March 2008: Nvidia GeForce 9800 GX2
The GeForce 9800 GX2 was essentially two GeForce 9800 GTX GPUs in a single card. It sported 256 total stream processors, a 600 MHz core, an independent 1.5 GHz shader clock, and two 512 MB banks of RAM at 2 GT/s. The card's performance was indisputably high, and it even used less power than the Radeon HD 3870 X2 under load. But just like the competition, the GeForce GTX 9800 GX2's reign was over quickly due to a new challenger.
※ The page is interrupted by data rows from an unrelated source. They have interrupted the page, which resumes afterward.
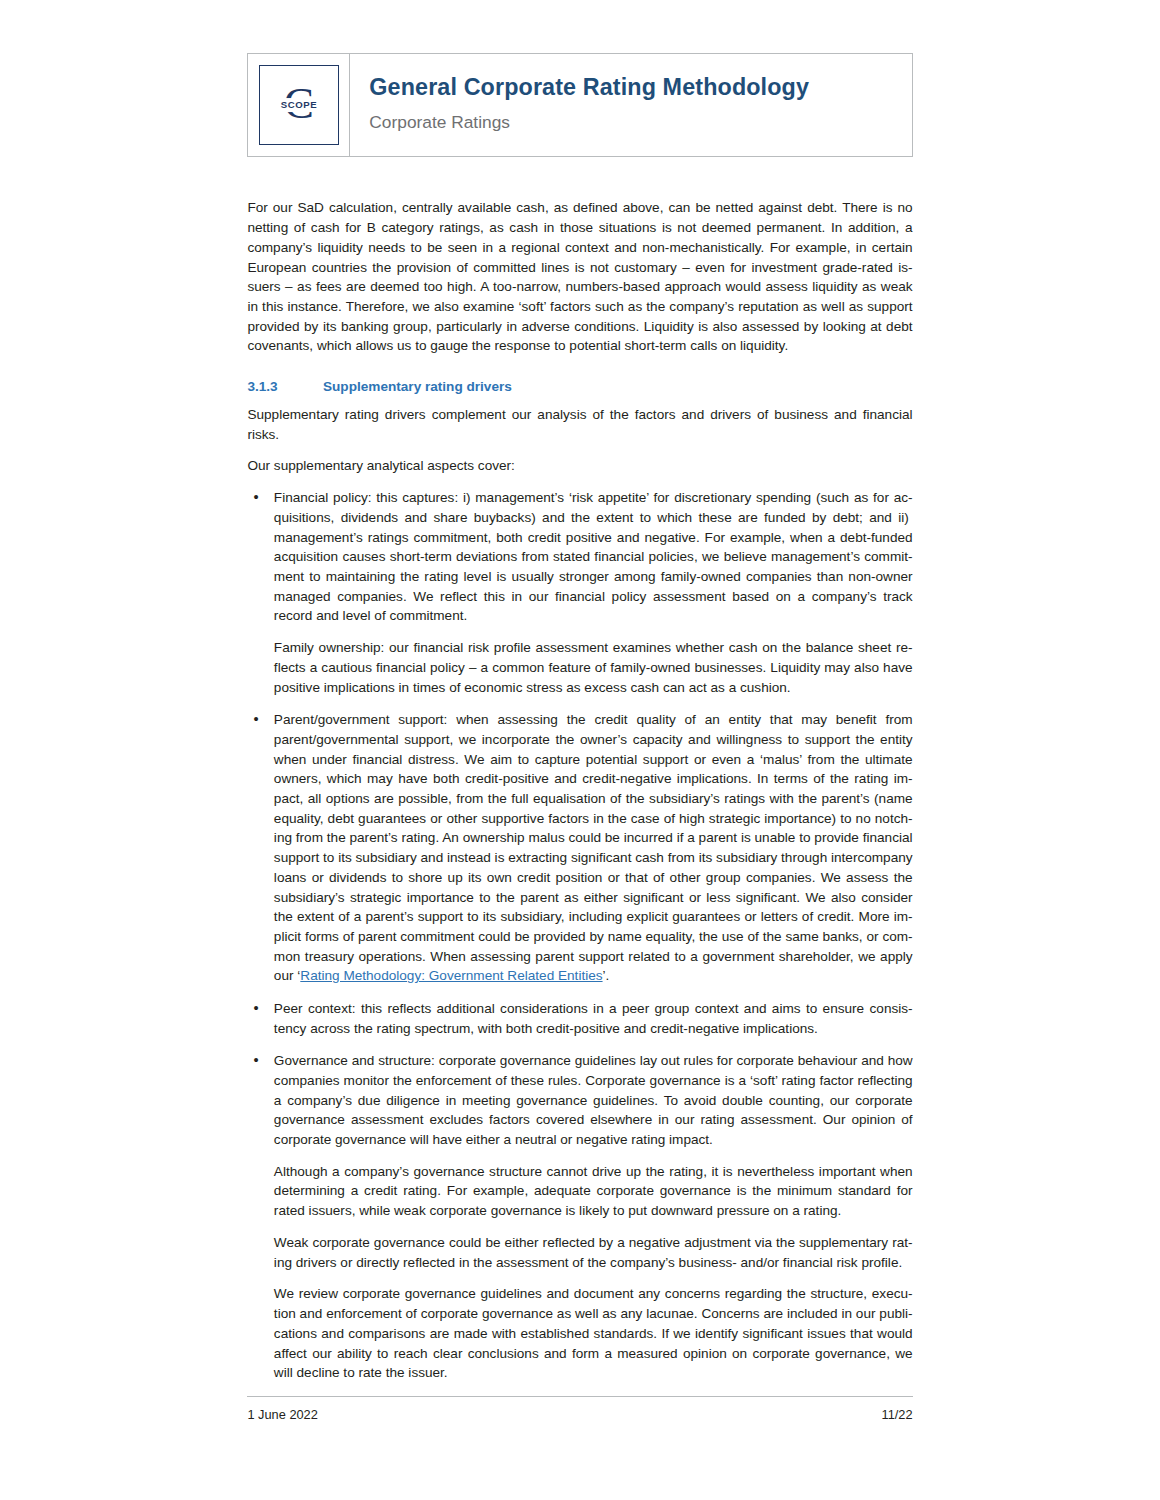C SCOPE
General Corporate Rating Methodology
Corporate Ratings
For our SaD calculation, centrally available cash, as defined above, can be netted against debt. There is no netting of cash for B category ratings, as cash in those situations is not deemed permanent. In addition, a company’s liquidity needs to be seen in a regional context and non-mechanistically. For example, in certain European countries the provision of committed lines is not customary – even for investment grade-rated issuers – as fees are deemed too high. A too-narrow, numbers-based approach would assess liquidity as weak in this instance. Therefore, we also examine ‘soft’ factors such as the company’s reputation as well as support provided by its banking group, particularly in adverse conditions. Liquidity is also assessed by looking at debt covenants, which allows us to gauge the response to potential short-term calls on liquidity.
3.1.3 Supplementary rating drivers
Supplementary rating drivers complement our analysis of the factors and drivers of business and financial risks.
Our supplementary analytical aspects cover:
Financial policy: this captures: i) management’s ‘risk appetite’ for discretionary spending (such as for acquisitions, dividends and share buybacks) and the extent to which these are funded by debt; and ii) management’s ratings commitment, both credit positive and negative. For example, when a debt-funded acquisition causes short-term deviations from stated financial policies, we believe management’s commitment to maintaining the rating level is usually stronger among family-owned companies than non-owner managed companies. We reflect this in our financial policy assessment based on a company’s track record and level of commitment.
Family ownership: our financial risk profile assessment examines whether cash on the balance sheet reflects a cautious financial policy – a common feature of family-owned businesses. Liquidity may also have positive implications in times of economic stress as excess cash can act as a cushion.
Parent/government support: when assessing the credit quality of an entity that may benefit from parent/governmental support, we incorporate the owner’s capacity and willingness to support the entity when under financial distress. We aim to capture potential support or even a ‘malus’ from the ultimate owners, which may have both credit-positive and credit-negative implications. In terms of the rating impact, all options are possible, from the full equalisation of the subsidiary’s ratings with the parent’s (name equality, debt guarantees or other supportive factors in the case of high strategic importance) to no notching from the parent’s rating. An ownership malus could be incurred if a parent is unable to provide financial support to its subsidiary and instead is extracting significant cash from its subsidiary through intercompany loans or dividends to shore up its own credit position or that of other group companies. We assess the subsidiary’s strategic importance to the parent as either significant or less significant. We also consider the extent of a parent’s support to its subsidiary, including explicit guarantees or letters of credit. More implicit forms of parent commitment could be provided by name equality, the use of the same banks, or common treasury operations. When assessing parent support related to a government shareholder, we apply our ‘Rating Methodology: Government Related Entities’.
Peer context: this reflects additional considerations in a peer group context and aims to ensure consistency across the rating spectrum, with both credit-positive and credit-negative implications.
Governance and structure: corporate governance guidelines lay out rules for corporate behaviour and how companies monitor the enforcement of these rules. Corporate governance is a ‘soft’ rating factor reflecting a company’s due diligence in meeting governance guidelines. To avoid double counting, our corporate governance assessment excludes factors covered elsewhere in our rating assessment. Our opinion of corporate governance will have either a neutral or negative rating impact.
Although a company’s governance structure cannot drive up the rating, it is nevertheless important when determining a credit rating. For example, adequate corporate governance is the minimum standard for rated issuers, while weak corporate governance is likely to put downward pressure on a rating.
Weak corporate governance could be either reflected by a negative adjustment via the supplementary rating drivers or directly reflected in the assessment of the company’s business- and/or financial risk profile.
We review corporate governance guidelines and document any concerns regarding the structure, execution and enforcement of corporate governance as well as any lacunae. Concerns are included in our publications and comparisons are made with established standards. If we identify significant issues that would affect our ability to reach clear conclusions and form a measured opinion on corporate governance, we will decline to rate the issuer.
1 June 2022 11/22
June 2008: Nvidia GeForce GTX 280
The GeForce GTX 280 debuted with an impressive 240 stream processors, a 602 MHz core, an independent 1296 MHz shader clock, and 1024 MB of GDDR3 RAM at 2214 MT/s. While performance was on par with the GeForce 9800 GX2 on average, the GeForce GTX 280 was much more consistent, as it didn't rely on SLI driver optimizations. AMD released the Radeon HD 4870 one month later, but it was never intended to combat the GeForce GTX 280 and instead challenged the GeForce GTX 260. An interesting side note: this is the last time a graphics card with a single GPU held the performance crown.
August 2008: AMD Radeon HD 4870 X2
Employing a new strategy to focus on smaller, more efficient GPUs designed to work in tandem on high-end products, AMD pulled a significant coup with its Radeon HD 4000-series. Armed with 1600 stream processors, a 750 MHz core clock, and 2 GB of RAM at 3600 MT/s, the dual-GPU Radeon HD 4870 X2 was part of AMD's core plan and launched only one month after the Radeon HD 4870. Saddled with a large, power-hungry GPU, Nvidia was unable to respond quickly with its own dual-GPU super-card.
January 2009: Nvidia GeForce GTX 295
Not to be outdone, Nvidia released its own dual-GPU board to beat the Radeon HD 4870 X2. The GeForce GTX 295 features 480 stream processors, a 576 MHz core, a 1242 MHz shader clock, and two banks of RAM at 1998 MT/s. This card's GPU wasn't from the GeForce GTX 280. Instead, it was slightly less potent with a narrower memory bus and 28 ROPs. The only other card you found it in was the GeForce GTX 275. AMD wasn't able to compete against the GTX 295 until it launched its Radeon HD 5000-series.